● ОТРЫВОК:
+++
Все это-то и утомляло, а нередко - раздражало. Я не раз наблюдал Цветаеву на эмигрантских литературных собраниях. Выступали люди разные. Одни говорили что-нибудь дельное, другие говорили вздор, как бывает всегда и езде. Цветаева не выступала в обычном смысле этого слова, но с места то и дело что-то выкрикивала – звонко, резко, наперекор всему, что было сказано до нее. Помню, как однажды Зинаида Гиппиус демонстративно, в упор, в течение доброй четверти часа разглядывала ее в лорнет. А Цветаева, как это ни странно, не бывшая с Гиппиус лично знакомой, ежилась, подергивалась, ухмылялась. Вся - вызов, вся - протест. Неизвестно, против чего.
Да, обо всем этом теперь, когда знаешь о ее самоубийстве, грустно вспоминать. Было взаимное непонимание, была и близорукость. Но часто после смерти человека приходится думать о том, как многое надо было бы и можно было бы исправить. А исправлять уже поздно. Остается теперь только одна возможность - беспристрастно и по мере сил, без близорукости, отнестись к творчеству Цветаевой, в первую очередь, к ее стихам.

Диктор:

Братья! В последний час
Года - за русский
Край наш, живущий - в нас!
Ровно двенадцать раз -
Кружкой о кружку!
За почетную рвань,
За Тамань, за Кубань,
За наш Дон русский,
Старых вер Иордань...
Грянь,
Кружка о кружку!
Товарищи!
Жива еще
Мать - Страсть - Русь!
Товарищи!
Цела еще
В серд - цах Русь!
Братья! Взгляните в даль!
Дельвиг и Пушкин,
Дел и сердец хрусталь...
- Славно, как сталь об сталь -
Кружкой о кружку!
Братства славный обряд -
За наш братственный град
Прагу - до - хрусту
Грянь, богемская грань!
Грянь,
Кружка о кружку!
Товарищи!
+++
● МАТЕРИАЛ:
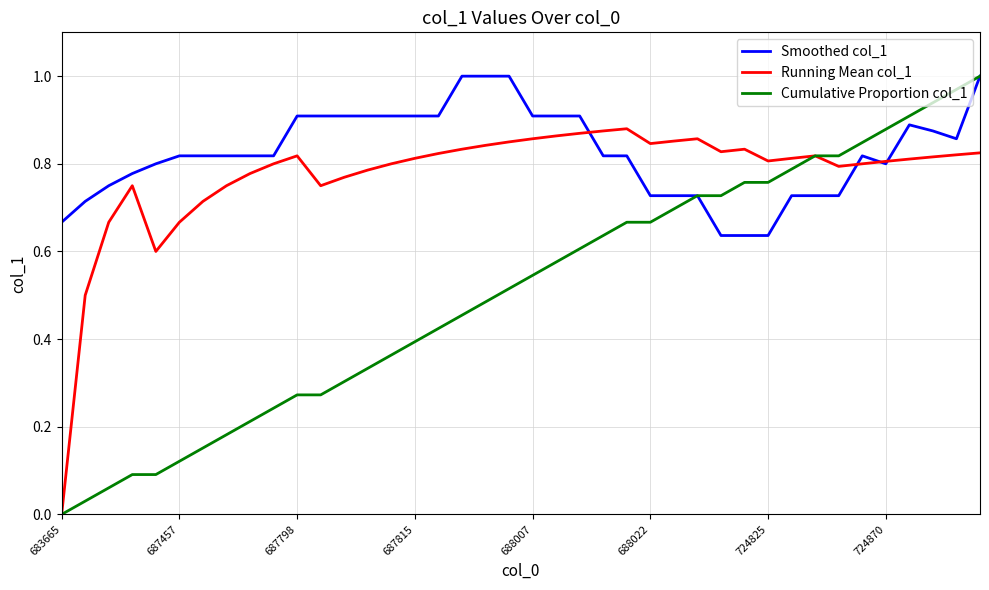

Rank the series by their average value, from lowest to highest.

Cumulative Proportion col_1, Running Mean col_1, Smoothed col_1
+++
● ЗАДАНИЕ A: Перепишите фрагмент из отрывка о Цветаевой: начните с места, где стоят слова "Да, обо всем", и остановитесь после слов "к ее стихам.".
● ЗАДАНИЕ B: Кто, судя по отрывку о Цветаевой, однажды четверть часа разглядывал её в лорнет?

● ОТВЕТ A:
Да, обо всем этом теперь, когда знаешь о ее самоубийстве, грустно вспоминать. Было взаимное непонимание, была и близорукость. Но часто после смерти человека приходится думать о том, как многое надо было бы и можно было бы исправить. А исправлять уже поздно. Остается теперь только одна возможность - беспристрастно и по мере сил, без близорукости, отнестись к творчеству Цветаевой, в первую очередь, к ее стихам.

● ОТВЕТ B: Зинаида Гиппиус.